Há poucas semanas quase perdi alguém especial por puro orgulho besta. Isso mesmo, besta, no pior sentido da palavra.
Depois de pensar e repensar eu cheguei a pedir um tempo. Engraçado, pedir um tempo no que? Para que? Eu realmente precisava disso? Na verdade não. Ou talvez precisasse apenas de um bom "chega pra lá" para aprender a pensar antes de agir.
O caso é que recebi esse tempo, mesmo sentindo na voz ao telefone a dor de alguém que estava com receio de perder o que considerava valioso: a minha amizade. Neste momento vem aquela voz irritante buzinar lá no fundo "que mané amizade, estou abrindo meu coração e tu vem me falar em amizade?". Mas aí é que mora o problema. Ou diria a solução. Meu orgulho ferido estava tão puto da vida que não enxergava isso. Não enxergava a maior demonstração de amor de alguém que passaria por cima de tudo se fosse preciso para não me perder. Não me perder? Como perder algo que nunca teve? Nunca? Errado. E põe errado nisso. Eu posso jamais ter tido o que "queria", ou o que meu coração me dizia que queria, mas jamais poderia negar que essa pessoa sempre me teve. Confuso? Nem um pouco. Não para mim. Não mais. Naquele momento consegui entender o que de fato eu estava sentindo e estava longe de ser algo bom. O sentimento de posse era o que estava me movendo e eu estive errado o tempo todo e não queria admitir. Mais uma vez pelo orgulho besta. Aquele que cega e não deixa enxergar o que é tão simples.
Depois de alguns dias eu voltei a me sentir aliviado. E diria envergonhado também. Por ter agido daquela forma. Por não ter avaliado o que de fato estava sentindo. Não dá para voltar atrás e apagar tudo que foi dito, mas dá para olhar para a frente e não permitir que algo assim aconteça outra vez. E me sinto feliz por nada ter mudado. Pelo contrário, tudo está mais forte agora e me sinto bem. E fico mais feliz ainda por saber que quem eu mais amo também está feliz. E ela sabe disso. Não vou negar que rola um ciúmes. Isso sempre irá me perseguir, mas ao menos eu consigo identificar a intensidade dele e não permitir que ele me domine.
E quanto ao sentimento de posse? Bom, ele está adormecido outra vez e tenho tentado mantê-lo assim. E o que ficou foi uma grande admiração, maior ainda do que já existia por quem entendeu meus sentimentos e em momento algum deixou de me provar o que eu já deveria saber. Não importa o que aconteça, nada mudará o que existe entre nós. Nada.
...time will never change it... =]


Um comentário:
Ser ator e autor. Para poucos. Adorei o texto. Bjo, Binho.

INSTRUÇÕES:
a - Reescreva tudo o que vai de "E quanto ao" até "texto. Bjo, Binho." no trecho, substituindo "admiração" por "gratidão".
b - Segundo o trecho, qual sentimento estava movendo quem escreve?
c - Transcreva todas as frases interrogativas do parágrafo do trecho que começa com "Depois de pensar e repensar".

DADOS EXTRAÍDOS:
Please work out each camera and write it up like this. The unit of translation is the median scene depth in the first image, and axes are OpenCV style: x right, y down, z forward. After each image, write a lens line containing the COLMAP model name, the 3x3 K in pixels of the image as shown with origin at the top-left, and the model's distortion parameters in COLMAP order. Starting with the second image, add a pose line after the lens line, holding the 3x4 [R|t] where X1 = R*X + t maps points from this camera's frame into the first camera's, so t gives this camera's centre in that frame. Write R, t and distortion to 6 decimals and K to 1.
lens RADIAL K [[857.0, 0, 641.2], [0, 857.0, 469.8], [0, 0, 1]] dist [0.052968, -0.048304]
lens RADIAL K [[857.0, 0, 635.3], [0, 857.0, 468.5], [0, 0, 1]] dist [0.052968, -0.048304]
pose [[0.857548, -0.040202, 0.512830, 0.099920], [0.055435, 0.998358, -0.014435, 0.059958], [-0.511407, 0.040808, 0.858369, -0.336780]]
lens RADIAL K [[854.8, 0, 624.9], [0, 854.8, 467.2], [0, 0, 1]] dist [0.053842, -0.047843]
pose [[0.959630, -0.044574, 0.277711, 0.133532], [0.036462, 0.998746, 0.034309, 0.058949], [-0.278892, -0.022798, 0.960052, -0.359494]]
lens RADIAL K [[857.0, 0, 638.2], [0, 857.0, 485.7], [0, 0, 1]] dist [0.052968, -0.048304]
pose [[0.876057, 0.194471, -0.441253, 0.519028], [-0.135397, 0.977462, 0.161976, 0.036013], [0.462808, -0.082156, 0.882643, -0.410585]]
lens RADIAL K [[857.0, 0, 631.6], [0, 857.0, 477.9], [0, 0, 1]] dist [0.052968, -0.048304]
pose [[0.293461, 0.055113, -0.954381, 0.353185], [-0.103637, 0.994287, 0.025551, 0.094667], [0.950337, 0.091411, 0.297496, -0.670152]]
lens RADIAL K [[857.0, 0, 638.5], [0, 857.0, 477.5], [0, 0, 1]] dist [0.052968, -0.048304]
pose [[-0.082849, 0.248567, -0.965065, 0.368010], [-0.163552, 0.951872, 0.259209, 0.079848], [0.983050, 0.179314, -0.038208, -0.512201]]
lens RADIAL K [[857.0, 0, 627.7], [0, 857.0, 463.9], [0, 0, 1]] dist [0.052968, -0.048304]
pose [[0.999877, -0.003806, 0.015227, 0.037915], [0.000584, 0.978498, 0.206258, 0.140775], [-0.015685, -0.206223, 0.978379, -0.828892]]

RESPOSTAS:
a -
E quanto ao sentimento de posse? Bom, ele está adormecido outra vez e tenho tentado mantê-lo assim. E o que ficou foi uma grande gratidão, maior ainda do que já existia por quem entendeu meus sentimentos e em momento algum deixou de me provar o que eu já deveria saber. Não importa o que aconteça, nada mudará o que existe entre nós. Nada.
...time will never change it... =]


Um comentário:
Ser ator e autor. Para poucos. Adorei o texto. Bjo, Binho.

b - O sentimento de posse.

c -
Engraçado, pedir um tempo no que?
Para que?
Eu realmente precisava disso?